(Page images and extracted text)
____

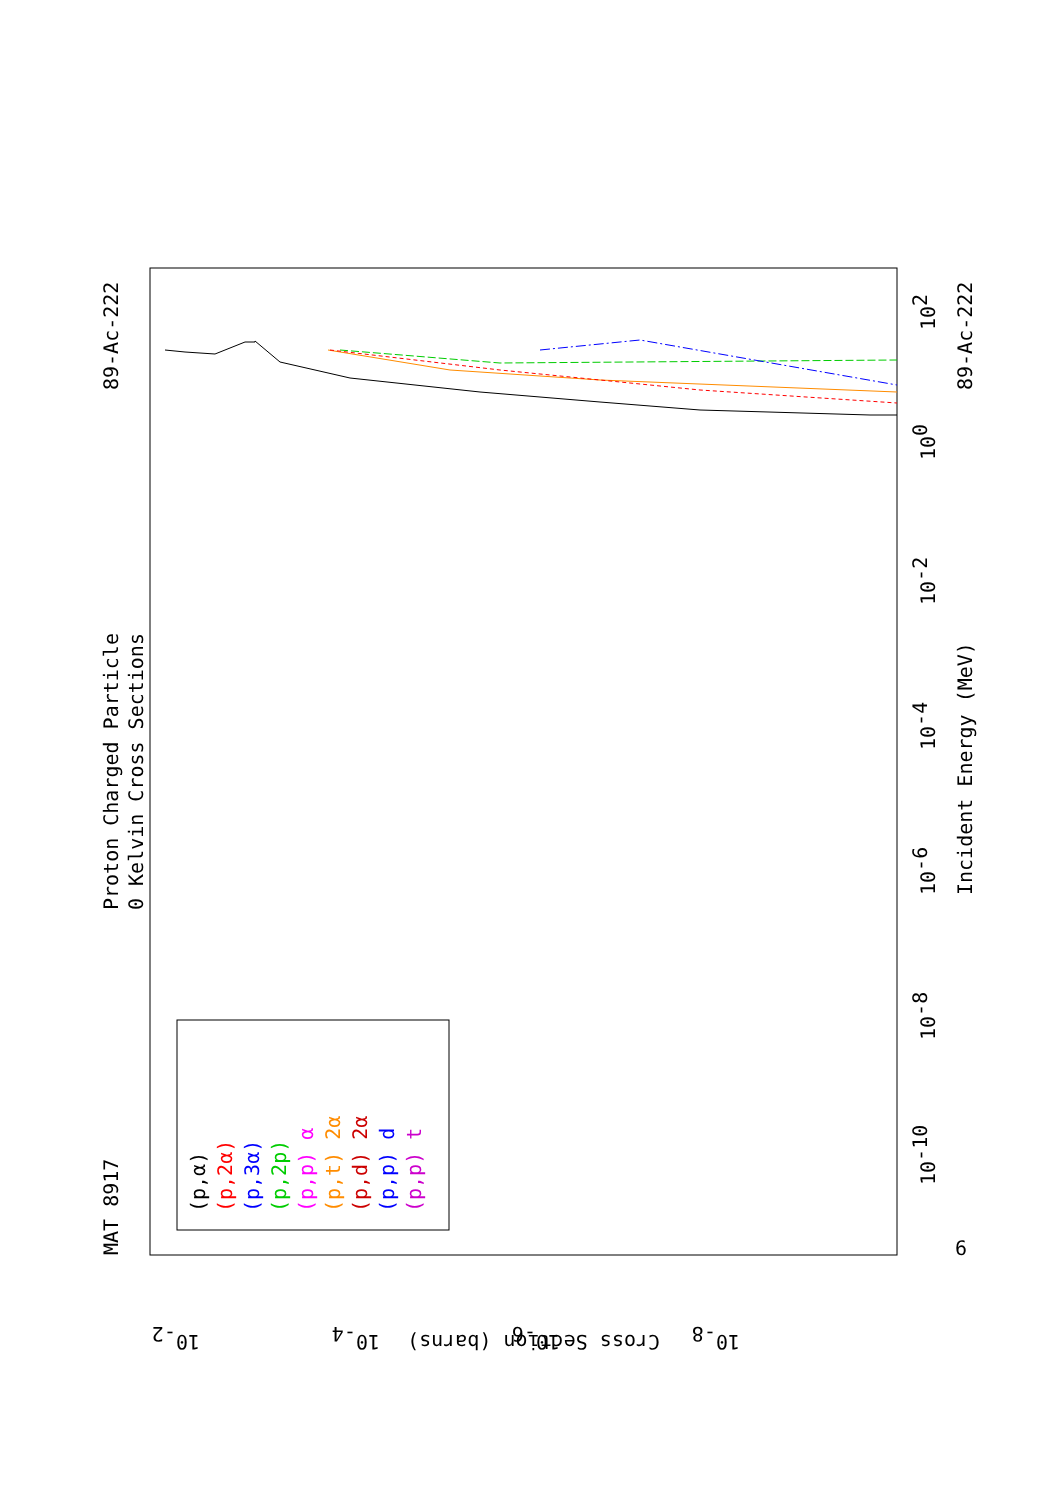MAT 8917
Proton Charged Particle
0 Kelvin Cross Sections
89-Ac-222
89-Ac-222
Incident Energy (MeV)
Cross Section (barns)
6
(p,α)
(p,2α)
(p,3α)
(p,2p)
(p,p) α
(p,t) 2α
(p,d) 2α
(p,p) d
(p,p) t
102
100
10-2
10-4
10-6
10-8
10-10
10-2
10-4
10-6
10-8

____

_TASK_
Write the entries out in full and exactly, omitting every picture.

_EXERCISE RESPONSE_
MAT 8917
Proton Charged Particle
0 Kelvin Cross Sections
89-Ac-222
89-Ac-222
Incident Energy (MeV)
Cross Section (barns)
6
(p,α)
(p,2α)
(p,3α)
(p,2p)
(p,p) α
(p,t) 2α
(p,d) 2α
(p,p) d
(p,p) t
102
100
10-2
10-4
10-6
10-8
10-10
10-2
10-4
10-6
10-8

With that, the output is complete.